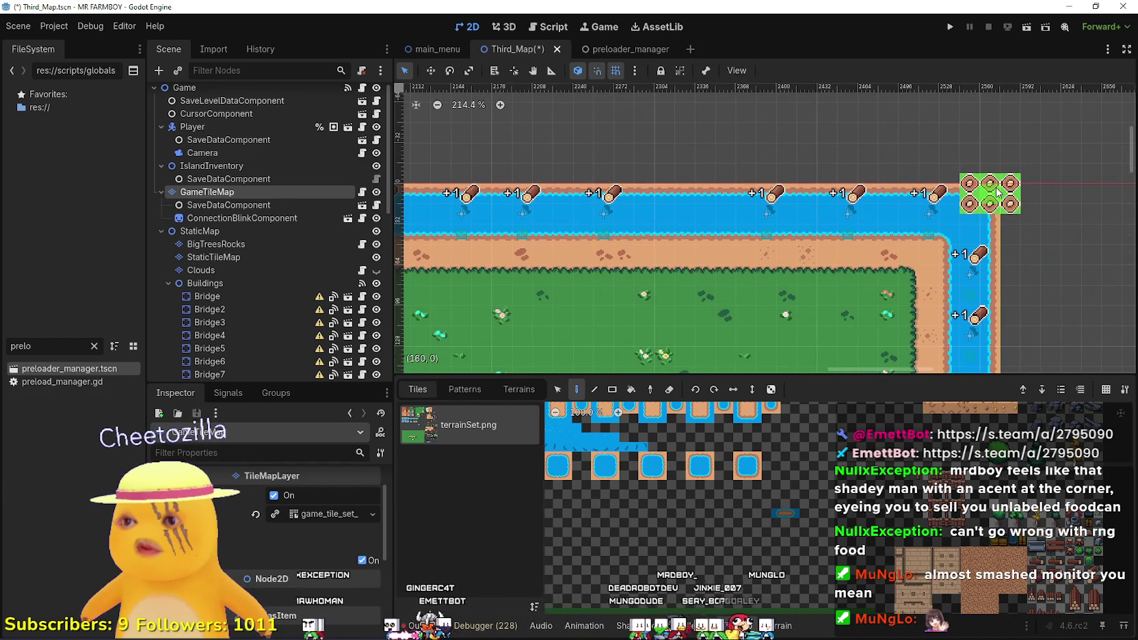
{"action": "scroll", "coordinate": [1007, 191], "scroll_direction": "down", "scroll_amount": 15}
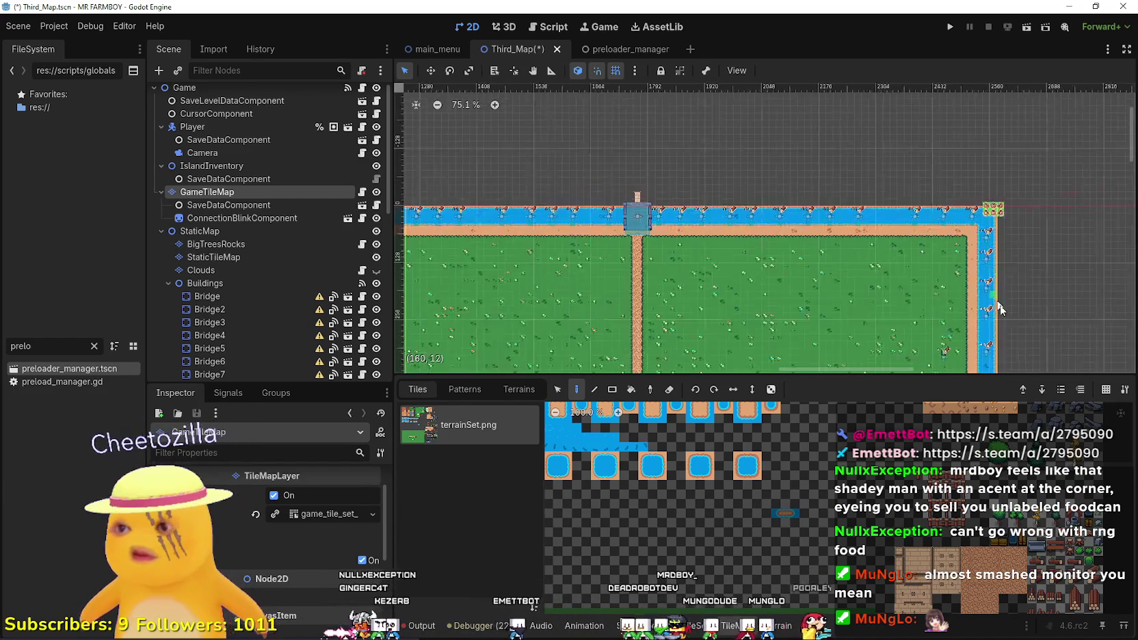
{"action": "scroll", "coordinate": [1007, 334], "scroll_direction": "up", "scroll_amount": 3}
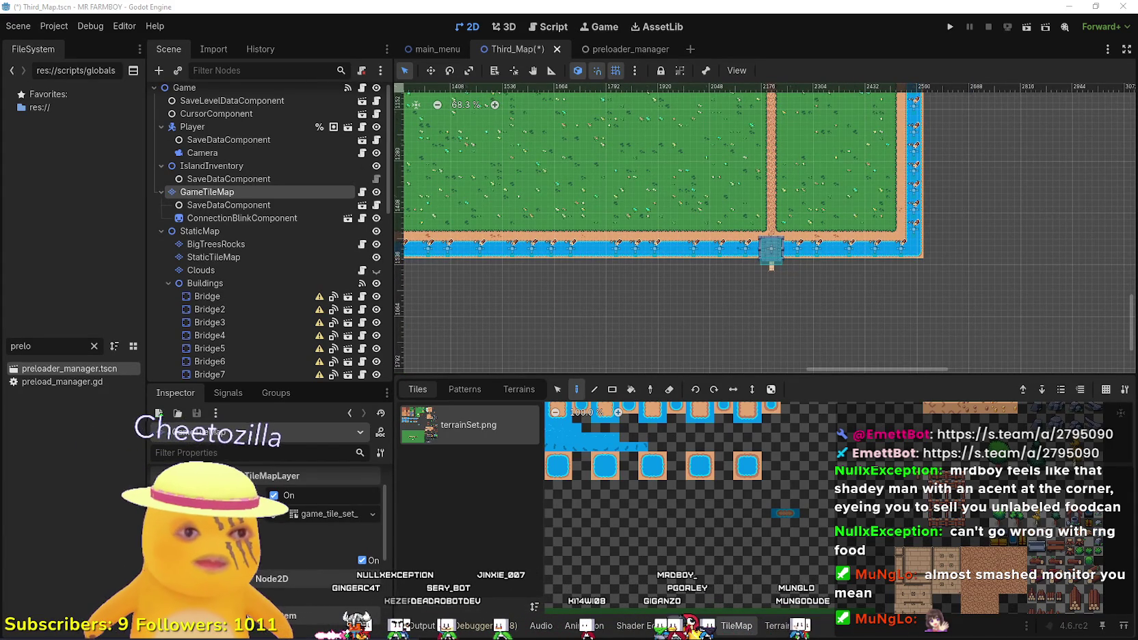
{"action": "key", "text": "XF86Calculator"}
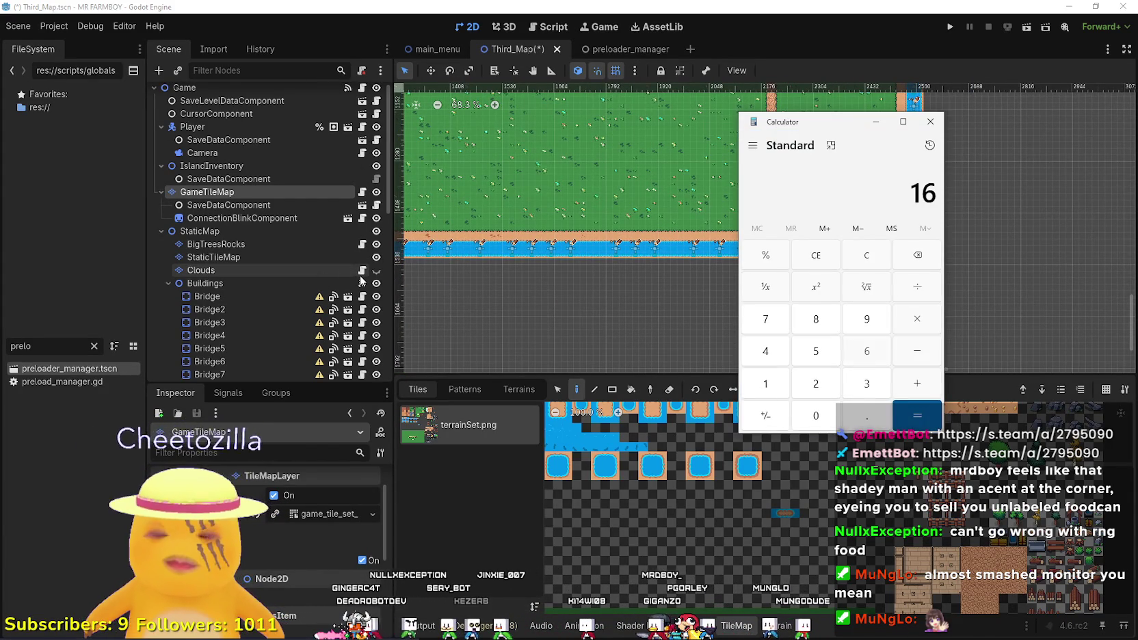
{"action": "type", "text": "60"}
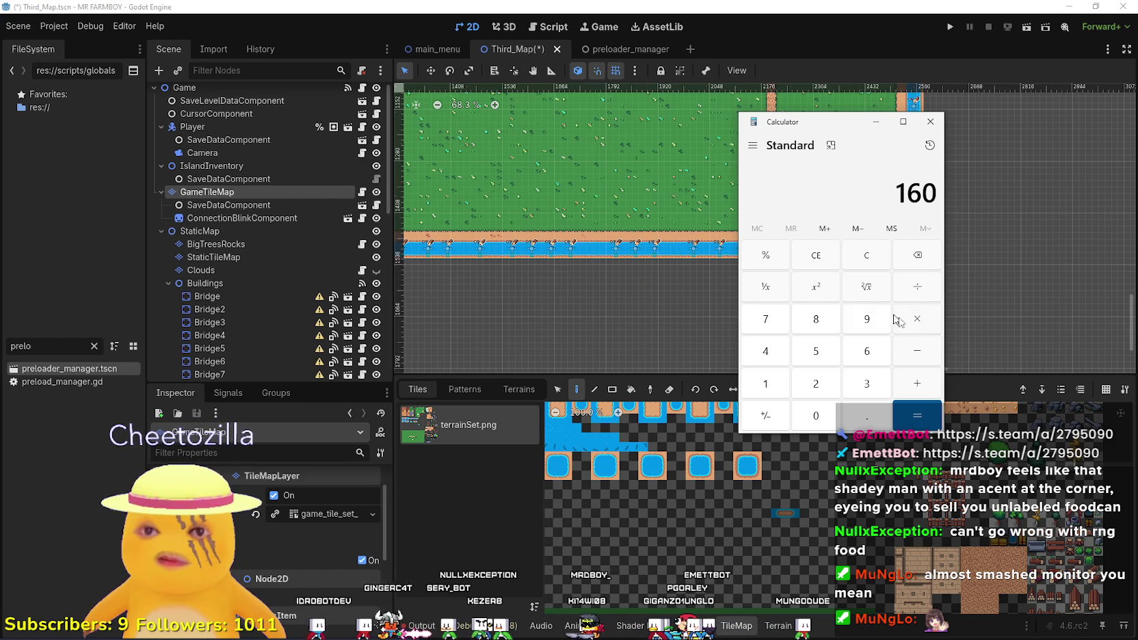
{"action": "type", "text": " × 16"}
{"action": "key", "text": "Return"}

──────

▸ **What to do**: In the listing above, find each line where "text" occurs and copy it.

▸ **Exercise solution**:
{"action": "key", "text": "XF86Calculator"}
{"action": "type", "text": "60"}
{"action": "type", "text": " × 16"}
{"action": "key", "text": "Return"}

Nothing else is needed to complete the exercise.